------ EXERCISE DATA ------
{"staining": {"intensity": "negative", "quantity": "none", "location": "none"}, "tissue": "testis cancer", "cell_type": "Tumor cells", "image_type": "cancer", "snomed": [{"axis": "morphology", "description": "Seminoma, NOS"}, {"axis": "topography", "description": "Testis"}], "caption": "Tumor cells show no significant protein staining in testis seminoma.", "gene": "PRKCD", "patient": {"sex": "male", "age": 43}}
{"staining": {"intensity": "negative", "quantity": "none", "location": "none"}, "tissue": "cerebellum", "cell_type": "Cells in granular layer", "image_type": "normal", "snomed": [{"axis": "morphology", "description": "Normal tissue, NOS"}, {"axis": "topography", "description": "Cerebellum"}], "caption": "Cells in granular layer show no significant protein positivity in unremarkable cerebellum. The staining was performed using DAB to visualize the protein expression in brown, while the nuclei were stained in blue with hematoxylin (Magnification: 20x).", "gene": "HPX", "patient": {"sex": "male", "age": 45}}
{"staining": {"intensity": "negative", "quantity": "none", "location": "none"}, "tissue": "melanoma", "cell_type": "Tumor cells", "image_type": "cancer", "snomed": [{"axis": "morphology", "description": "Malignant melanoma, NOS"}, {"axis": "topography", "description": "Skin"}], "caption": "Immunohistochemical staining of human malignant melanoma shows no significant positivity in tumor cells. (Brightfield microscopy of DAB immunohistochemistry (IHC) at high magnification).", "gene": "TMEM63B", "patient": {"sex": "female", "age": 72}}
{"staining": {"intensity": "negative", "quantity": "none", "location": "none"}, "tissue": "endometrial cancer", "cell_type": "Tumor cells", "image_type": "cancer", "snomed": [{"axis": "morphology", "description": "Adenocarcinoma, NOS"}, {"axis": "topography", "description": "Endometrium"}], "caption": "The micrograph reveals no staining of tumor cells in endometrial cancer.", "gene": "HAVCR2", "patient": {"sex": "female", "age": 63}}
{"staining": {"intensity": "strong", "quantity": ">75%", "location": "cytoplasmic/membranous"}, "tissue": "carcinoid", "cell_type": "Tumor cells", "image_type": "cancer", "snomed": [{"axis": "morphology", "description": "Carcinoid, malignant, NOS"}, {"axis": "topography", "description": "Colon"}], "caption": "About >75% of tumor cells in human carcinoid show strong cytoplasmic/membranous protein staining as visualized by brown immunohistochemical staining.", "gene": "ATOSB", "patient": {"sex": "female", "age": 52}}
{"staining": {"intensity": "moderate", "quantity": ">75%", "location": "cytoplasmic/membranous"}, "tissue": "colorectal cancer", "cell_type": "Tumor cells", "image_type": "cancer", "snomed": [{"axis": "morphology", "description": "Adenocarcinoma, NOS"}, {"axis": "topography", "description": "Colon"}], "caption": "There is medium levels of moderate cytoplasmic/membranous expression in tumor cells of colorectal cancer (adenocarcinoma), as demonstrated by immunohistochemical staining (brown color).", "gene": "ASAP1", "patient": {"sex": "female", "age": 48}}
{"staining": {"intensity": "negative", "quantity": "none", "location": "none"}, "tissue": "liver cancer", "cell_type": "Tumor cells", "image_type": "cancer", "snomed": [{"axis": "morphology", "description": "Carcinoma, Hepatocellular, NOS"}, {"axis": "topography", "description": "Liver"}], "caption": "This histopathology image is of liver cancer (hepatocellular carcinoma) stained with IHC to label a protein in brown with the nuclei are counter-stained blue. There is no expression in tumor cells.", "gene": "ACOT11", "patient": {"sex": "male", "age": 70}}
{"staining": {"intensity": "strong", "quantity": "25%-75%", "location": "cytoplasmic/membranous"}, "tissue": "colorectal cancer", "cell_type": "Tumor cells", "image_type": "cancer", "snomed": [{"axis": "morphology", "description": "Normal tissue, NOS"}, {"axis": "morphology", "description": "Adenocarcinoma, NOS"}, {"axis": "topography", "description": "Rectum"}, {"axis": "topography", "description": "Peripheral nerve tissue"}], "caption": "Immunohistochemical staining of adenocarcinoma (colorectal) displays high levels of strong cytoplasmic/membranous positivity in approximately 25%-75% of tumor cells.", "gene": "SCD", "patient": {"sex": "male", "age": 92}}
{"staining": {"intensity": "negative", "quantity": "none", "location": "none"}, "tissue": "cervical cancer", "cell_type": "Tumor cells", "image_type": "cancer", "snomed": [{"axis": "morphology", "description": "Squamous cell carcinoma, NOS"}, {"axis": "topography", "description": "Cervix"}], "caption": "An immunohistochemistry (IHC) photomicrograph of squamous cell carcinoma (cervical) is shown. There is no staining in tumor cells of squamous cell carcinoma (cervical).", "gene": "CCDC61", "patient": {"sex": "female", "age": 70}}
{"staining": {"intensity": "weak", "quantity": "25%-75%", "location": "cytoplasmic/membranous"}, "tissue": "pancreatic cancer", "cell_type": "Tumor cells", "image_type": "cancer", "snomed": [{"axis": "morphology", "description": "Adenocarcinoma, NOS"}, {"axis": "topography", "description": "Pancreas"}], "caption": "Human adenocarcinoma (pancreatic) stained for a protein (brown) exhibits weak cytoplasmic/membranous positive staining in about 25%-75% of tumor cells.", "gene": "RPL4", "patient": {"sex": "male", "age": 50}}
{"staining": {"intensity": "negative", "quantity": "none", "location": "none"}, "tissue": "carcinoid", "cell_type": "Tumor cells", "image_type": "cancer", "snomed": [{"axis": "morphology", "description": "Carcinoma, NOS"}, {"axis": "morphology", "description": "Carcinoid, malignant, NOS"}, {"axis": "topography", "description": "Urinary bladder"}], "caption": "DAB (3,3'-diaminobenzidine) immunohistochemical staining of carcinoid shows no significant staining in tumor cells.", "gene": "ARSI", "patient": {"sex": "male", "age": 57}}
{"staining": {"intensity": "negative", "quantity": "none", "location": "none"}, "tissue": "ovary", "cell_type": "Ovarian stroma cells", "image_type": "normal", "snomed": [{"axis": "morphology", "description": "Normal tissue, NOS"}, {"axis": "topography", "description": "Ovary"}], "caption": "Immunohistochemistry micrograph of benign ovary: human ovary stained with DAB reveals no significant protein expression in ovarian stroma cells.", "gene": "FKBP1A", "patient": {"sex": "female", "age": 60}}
------
Each line from the top of the records down to the one with "granular layer show" must be retyped exactly; include both ends and nothing else.

{"staining": {"intensity": "negative", "quantity": "none", "location": "none"}, "tissue": "testis cancer", "cell_type": "Tumor cells", "image_type": "cancer", "snomed": [{"axis": "morphology", "description": "Seminoma, NOS"}, {"axis": "topography", "description": "Testis"}], "caption": "Tumor cells show no significant protein staining in testis seminoma.", "gene": "PRKCD", "patient": {"sex": "male", "age": 43}}
{"staining": {"intensity": "negative", "quantity": "none", "location": "none"}, "tissue": "cerebellum", "cell_type": "Cells in granular layer", "image_type": "normal", "snomed": [{"axis": "morphology", "description": "Normal tissue, NOS"}, {"axis": "topography", "description": "Cerebellum"}], "caption": "Cells in granular layer show no significant protein positivity in unremarkable cerebellum. The staining was performed using DAB to visualize the protein expression in brown, while the nuclei were stained in blue with hematoxylin (Magnification: 20x).", "gene": "HPX", "patient": {"sex": "male", "age": 45}}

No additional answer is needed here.